Document section:
(2)
Other income included $9.3 million of payments received pursuant to the transition agreements with Mattress Firm, which were entered into during the first quarter of 2017. This amount is not included as an adjustment to adjusted net income. In the fourth quarter of 2016, the Company spent approximately $13 million to support Mattress Firm with store transitions and product launches. The $9.3 million of payments from Mattress Firm were intended to partially offset that prior investment.
(3)
Integration costs represents costs, including legal fees, professional fees, compensation costs and other charges related to the transition of manufacturing facilities, and other costs related to the continued alignment of the North America business segment related to the Sealy acquisition.
(4)
Executive management transition represents certain costs associated with the transition of certain of the Company's executive officers.
(5)
Tax adjustments represents adjustments associated with the aforementioned items and other discrete income tax events.
(6)
Adjustments for the North America business segment included $32.4 million of costs related to the Mattress Firm termination. Cost of sales included $11.5 million of charges related to the write-off of customer-unique inventory and product obligations. Operating expenses included $20.9 million of charges, which included a write-off of $17.2 million for customer incentives and marketing assets, and $3.7 million of employee-related costs and professional fees.
(7)
Adjustments for the International business segment represent certain employee-related expenses.
(8)
Adjustments for Corporate represent costs related to the Mattress Firm termination. The Company recorded $9.3 million of benefit related to the change in estimate associated with performance-based stock compensation that is no longer probable of payout, $0.9 million of accelerated stock-based compensation expense and $1.1 million of other employee-related expenses and professional fees.
(9)

Collected data:
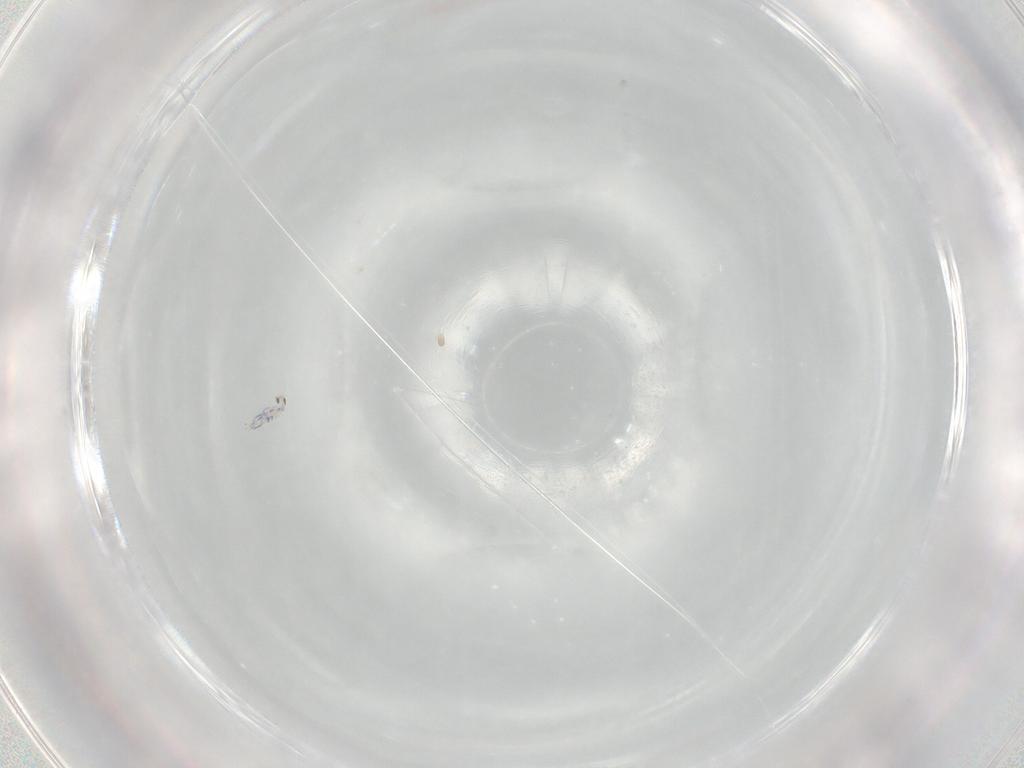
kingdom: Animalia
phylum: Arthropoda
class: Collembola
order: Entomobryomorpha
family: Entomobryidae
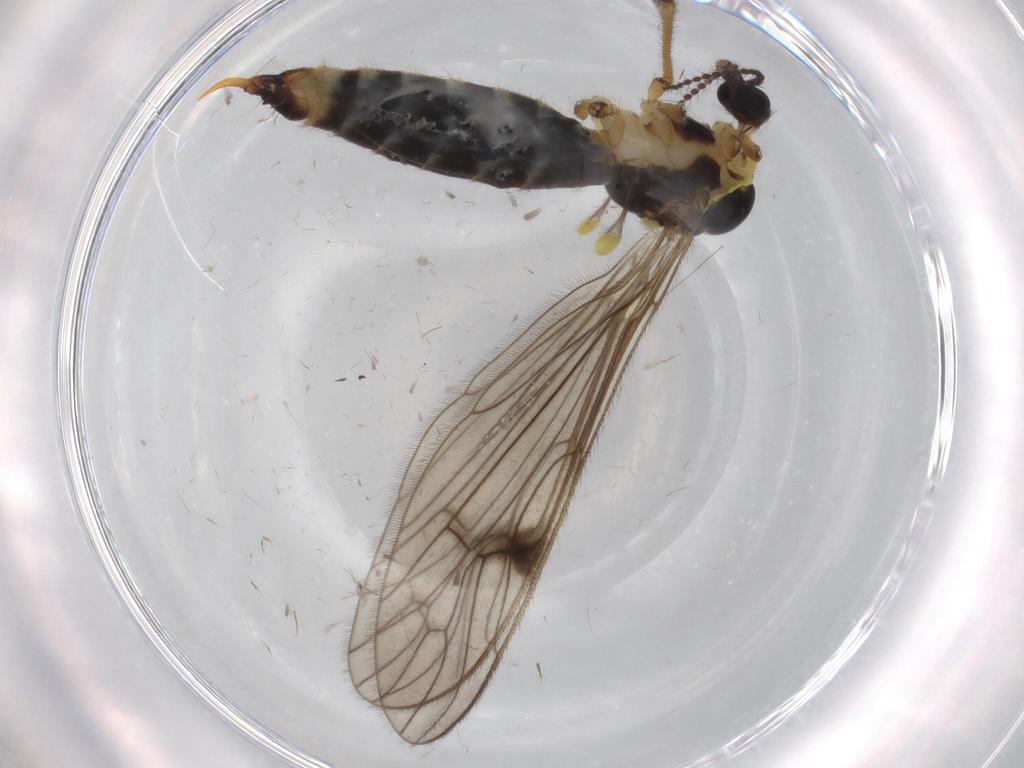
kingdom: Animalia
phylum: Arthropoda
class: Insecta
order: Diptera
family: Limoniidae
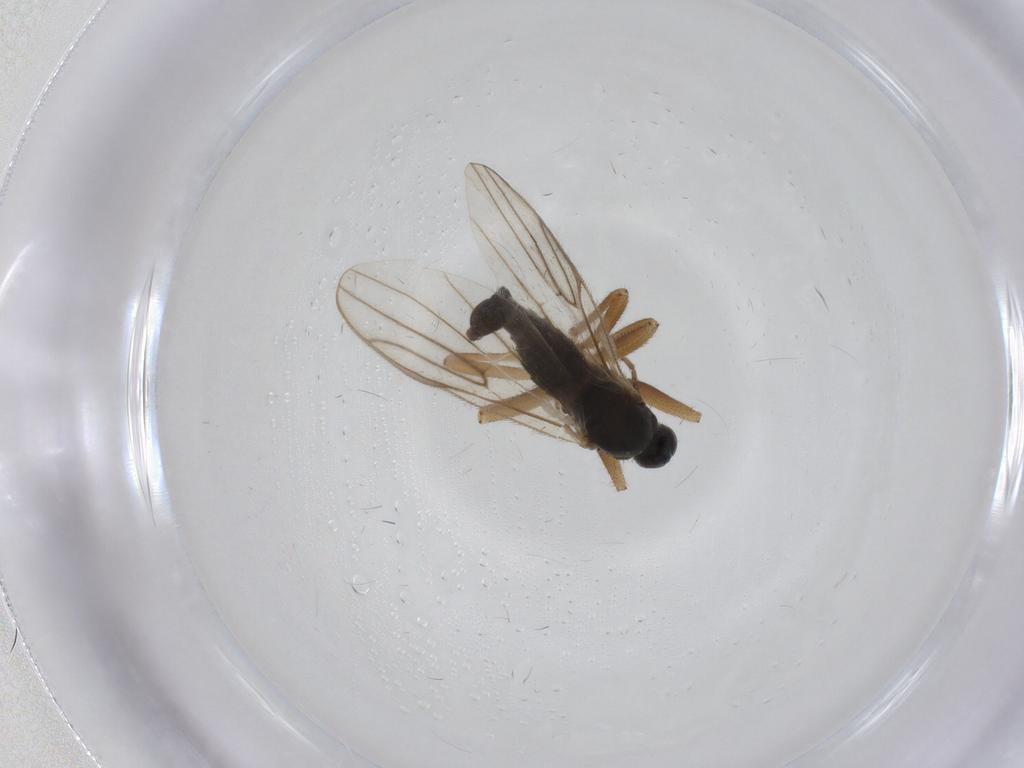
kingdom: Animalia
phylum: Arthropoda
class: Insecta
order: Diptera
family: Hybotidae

How to complete this task:
According to the footnotes, about how much did the Company spend in the fourth quarter of 2016 to support Mattress Firm with store transitions and product launches?

Solution to this exercise:
Approximately $13 million.